TASK PROMPT
Your answer should be the lines below from the one holding "By Jeffrey W. Hamilton" through the one holding "To reflect God's", copied exactly and with nothing else.

(Extracted page text data)
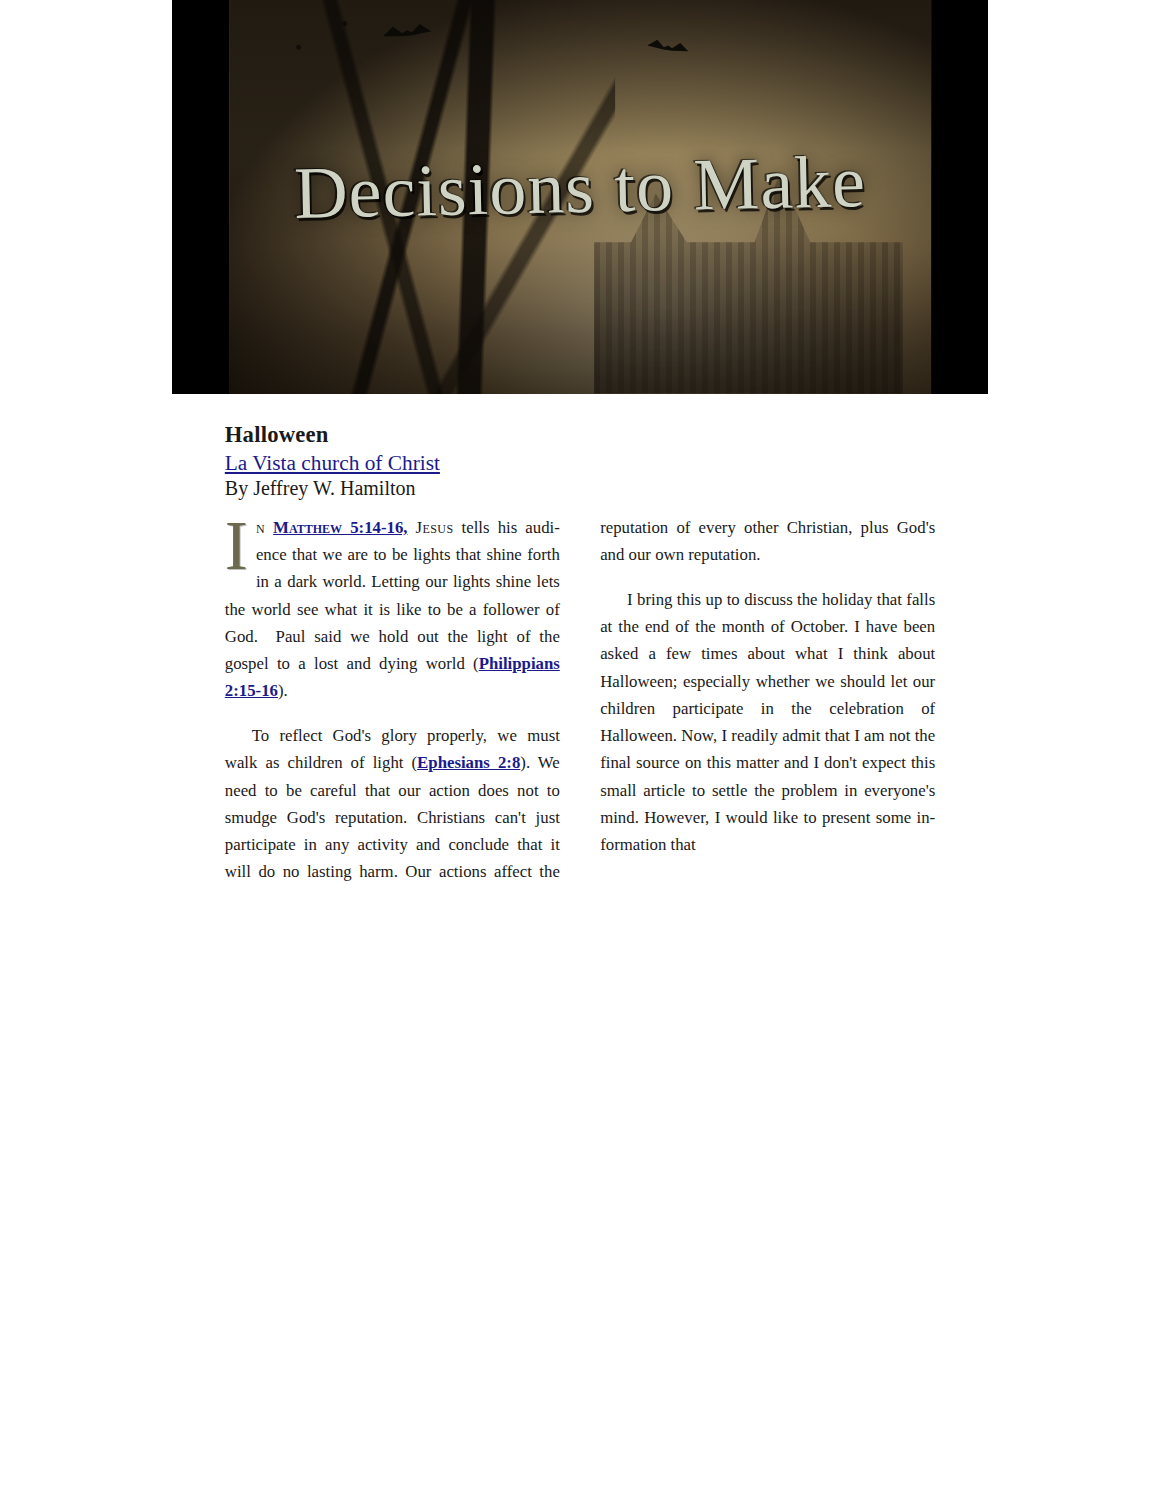Decisions to Make
Halloween
La Vista church of Christ
By Jeffrey W. Hamilton
In Matthew 5:14-16, Jesus tells his audience that we are to be lights that shine forth in a dark world. Letting our lights shine lets the world see what it is like to be a follower of God. Paul said we hold out the light of the gospel to a lost and dying world (Philippians 2:15-16).
To reflect God's glory properly, we must walk as children of light (Ephesians 2:8). We need to be careful that our action does not to smudge God's reputation. Christians can't just participate in any activity and conclude that it will do no lasting harm. Our actions affect the reputation of every other Christian, plus God's and our own reputation.
I bring this up to discuss the holiday that falls at the end of the month of October. I have been asked a few times about what I think about Halloween; especially whether we should let our children participate in the celebration of Halloween. Now, I readily admit that I am not the final source on this matter and I don't expect this small article to settle the problem in everyone's mind. However, I would like to present some information that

SOLUTION TO THIS PROBLEM
By Jeffrey W. Hamilton
In Matthew 5:14-16, Jesus tells his audience that we are to be lights that shine forth in a dark world. Letting our lights shine lets the world see what it is like to be a follower of God. Paul said we hold out the light of the gospel to a lost and dying world (Philippians 2:15-16).
To reflect God's glory properly, we must walk as children of light (Ephesians 2:8). We need to be careful that our action does not to smudge God's reputation. Christians can't just participate in any activity and conclude that it will do no lasting harm. Our actions affect the reputation of every other Christian, plus God's and our own reputation.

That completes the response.